◆ **INFORMATION GIVEN**
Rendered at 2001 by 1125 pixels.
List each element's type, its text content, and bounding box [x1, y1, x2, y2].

==

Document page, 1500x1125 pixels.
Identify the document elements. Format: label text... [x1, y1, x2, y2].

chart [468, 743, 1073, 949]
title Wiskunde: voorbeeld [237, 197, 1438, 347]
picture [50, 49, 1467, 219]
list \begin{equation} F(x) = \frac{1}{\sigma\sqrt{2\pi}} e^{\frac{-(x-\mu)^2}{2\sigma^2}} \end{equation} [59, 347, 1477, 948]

==

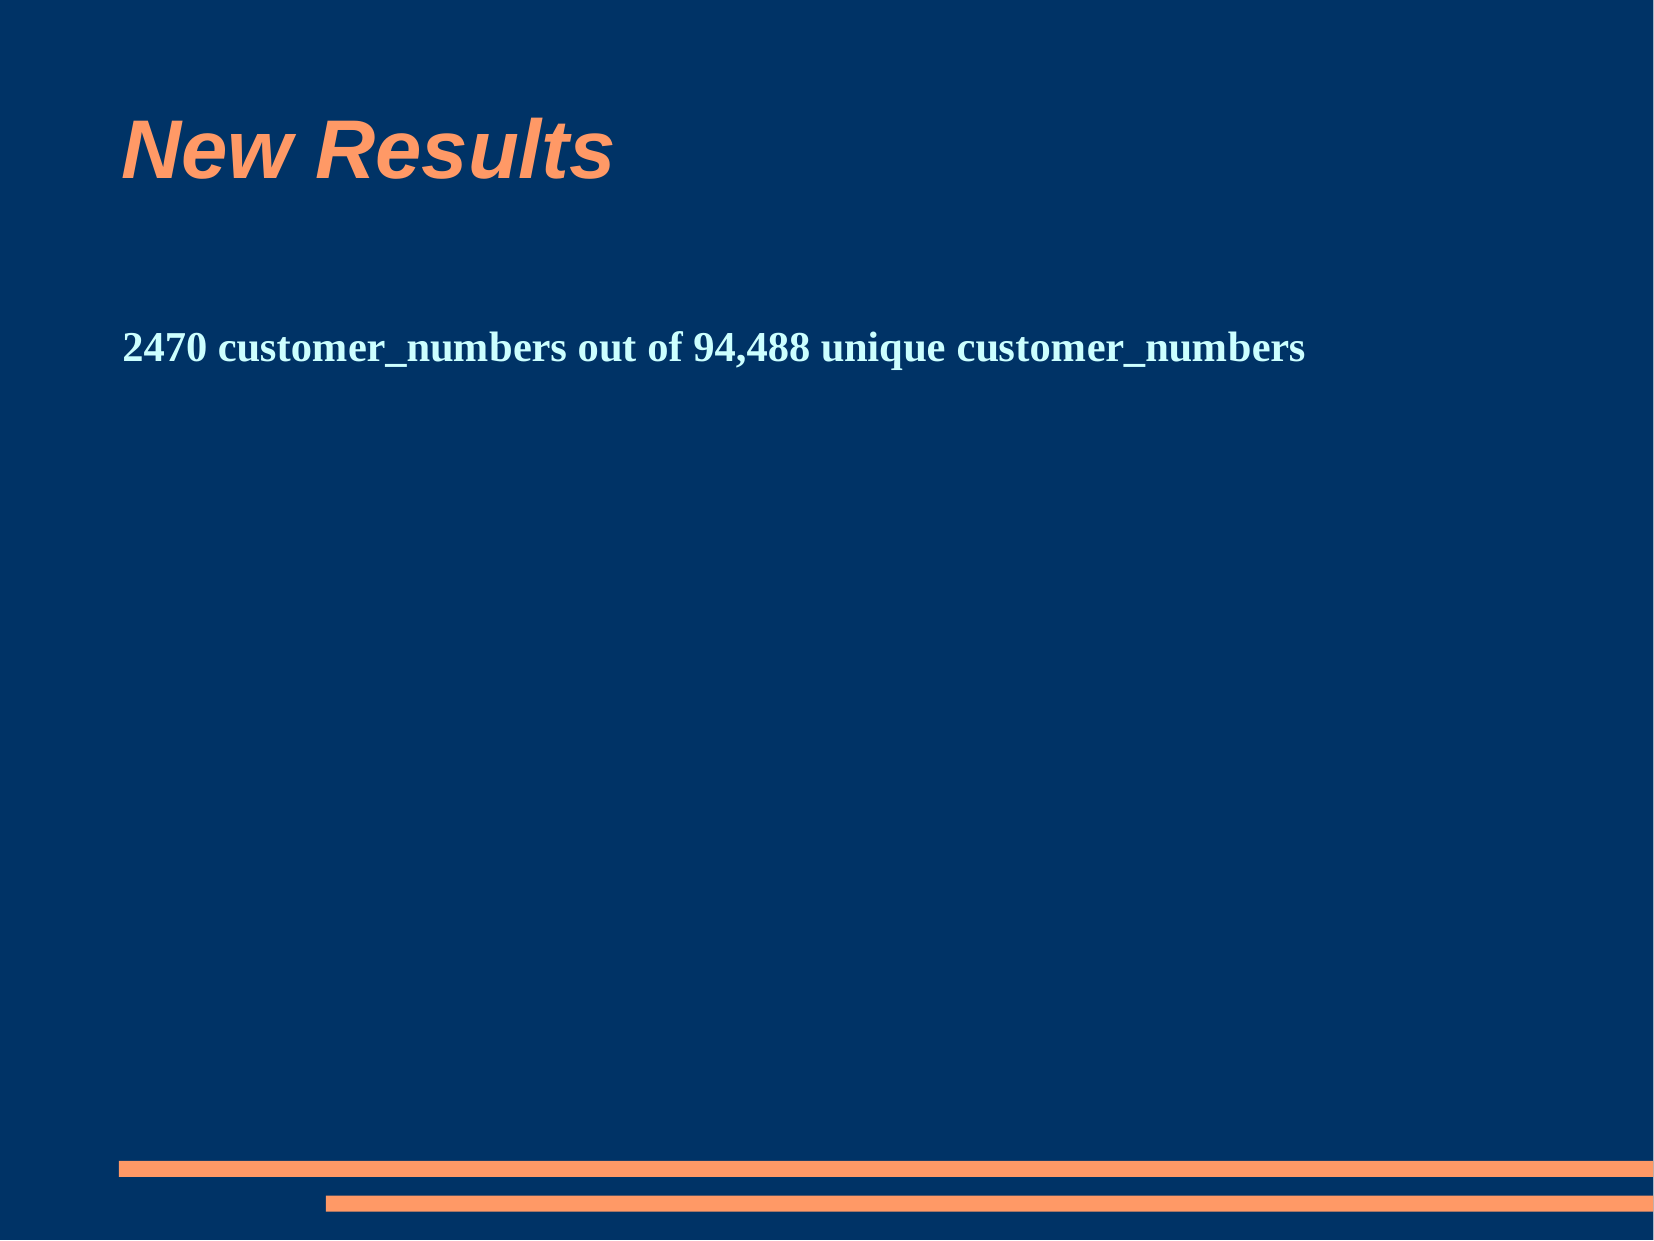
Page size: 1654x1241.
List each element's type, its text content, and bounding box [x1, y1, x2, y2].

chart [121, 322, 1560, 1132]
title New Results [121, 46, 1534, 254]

◆ **WHAT YOU ARE ASKED TO DO**
Rewrite the stretch from the line containing "Page size: 1654x1241." through the line containing "title New Results [121, 46, 1534, 254]", substituting "enclosing box" for "bounding box" and leaving everything else unchanged.

◆ **PROBLEM SOLUTION**
Page size: 1654x1241.
List each element's type, its text content, and enclosing box [x1, y1, x2, y2].

chart [121, 322, 1560, 1132]
title New Results [121, 46, 1534, 254]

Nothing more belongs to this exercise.